Evidentemente a Marx, subito dopo la pubblicazione del primo volume del Capitale, dovevano essere giunte delle critiche sul metodo usato, che somigliava troppo da vicino a quello hegeliano, basato su una dialettica intesa come successione necessaria di fasi, ognuna delle quali va considerata anticipatrice della futura sintesi.
A differenza di Hegel, Marx poteva anche dire di essere esplicitamente ateo, poteva anche dire d’essere partito dall’economia politica e non da una filosofia astratta, poteva anche voler trasformare e non soltanto interpretare il mondo, ma la categoria della necessità veniva usata nella stessa identica maniera. Lo dimostra anche il fatto che nelle sue prefazioni al Capitale egli prevede un futuro capitalistico per tutte le nazioni europee, anzi per il mondo intero. Non ritiene possibile giungere al socialismo saltando la fase del capitalismo. Questo voleva dire usare la categoria della necessità in maniera giustificazionista.
A questo punto l’unica vera differenza tra lui e il suo maestro Hegel stava unicamente nel fatto che questi, in veste di accademico, l’aveva usata per legittimare uno Stato reazionario come quello prussiano, mentre lui, da ebreo errante e apolide, non poteva pensare che a una società utopica.

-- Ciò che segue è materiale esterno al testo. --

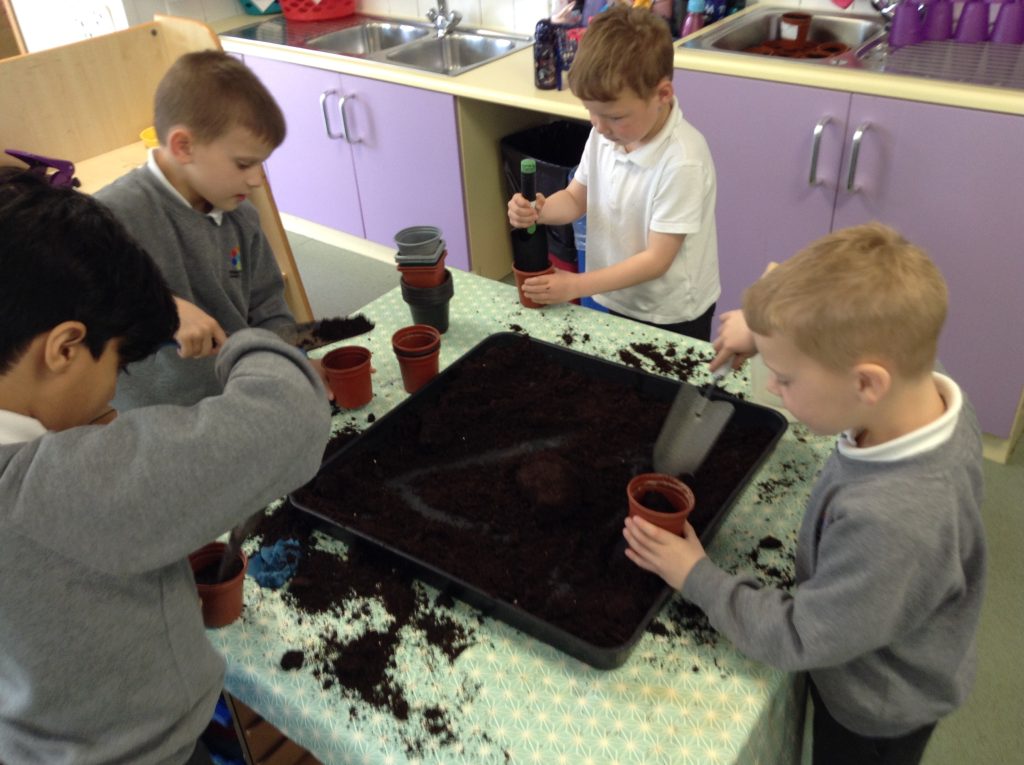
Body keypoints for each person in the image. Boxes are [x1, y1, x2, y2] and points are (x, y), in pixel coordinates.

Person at [622, 223, 987, 765]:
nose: (772, 385)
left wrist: (694, 574)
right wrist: (765, 331)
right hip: (866, 617)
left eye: (786, 378)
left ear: (867, 384)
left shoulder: (894, 521)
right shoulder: (921, 386)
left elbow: (801, 636)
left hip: (873, 703)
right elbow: (832, 297)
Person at [0, 172, 331, 763]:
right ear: (65, 348)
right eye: (118, 364)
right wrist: (248, 342)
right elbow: (290, 419)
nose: (112, 391)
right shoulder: (50, 490)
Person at [95, 49, 328, 408]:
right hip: (159, 419)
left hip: (240, 397)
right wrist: (162, 310)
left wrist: (295, 362)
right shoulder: (109, 216)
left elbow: (267, 306)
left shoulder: (242, 217)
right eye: (244, 164)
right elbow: (73, 310)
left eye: (261, 165)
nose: (257, 180)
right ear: (184, 146)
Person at [507, 4, 719, 341]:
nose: (600, 126)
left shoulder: (683, 161)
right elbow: (576, 198)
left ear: (662, 94)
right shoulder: (605, 135)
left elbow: (656, 260)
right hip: (622, 294)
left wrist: (576, 285)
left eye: (615, 116)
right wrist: (539, 210)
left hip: (672, 312)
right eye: (591, 111)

Forse più che “maestro del sospetto” avrebbe dovuto essere definito “campione di ingenuità”, nel senso che se c’è una cosa che non avviene in maniera necessaria è proprio una transizione progressiva da una formazione sociale all’altra. Non solo perché gli uomini arrivano ad un certo punto ad abituarsi così tanto alle contraddizioni antagonistiche che quasi più non le riconoscono, accettandole come una loro “seconda natura”, cioè un semplice dato di fatto, sperando, nel migliore dei casi, in un decisivo “aiuto esterno”, un aiuto anche “barbaro” contro una presunta civiltà, come appunto avvenne alla fine dell’impero romano.
Ma anche quando avvengono queste tragiche transizioni, in genere non si conserva nulla della precedente civiltà, in quanto si vuole ricominciare tutto da capo, proprio perché ci si accorge abbastanza facilmente che, in presenza di una nuova concezione di vita, determinate strutture economiche e materiali non servono a nulla e devono essere abbandonate o riciclate per usi del tutto diversi.
Metà della sua vita Marx la spese per studiare un sistema che non è destinato a crollare automaticamente e che quando verrà distrutto da qualche forza, interna o esterna, non conserverà nulla di utile per creare una vera alternativa.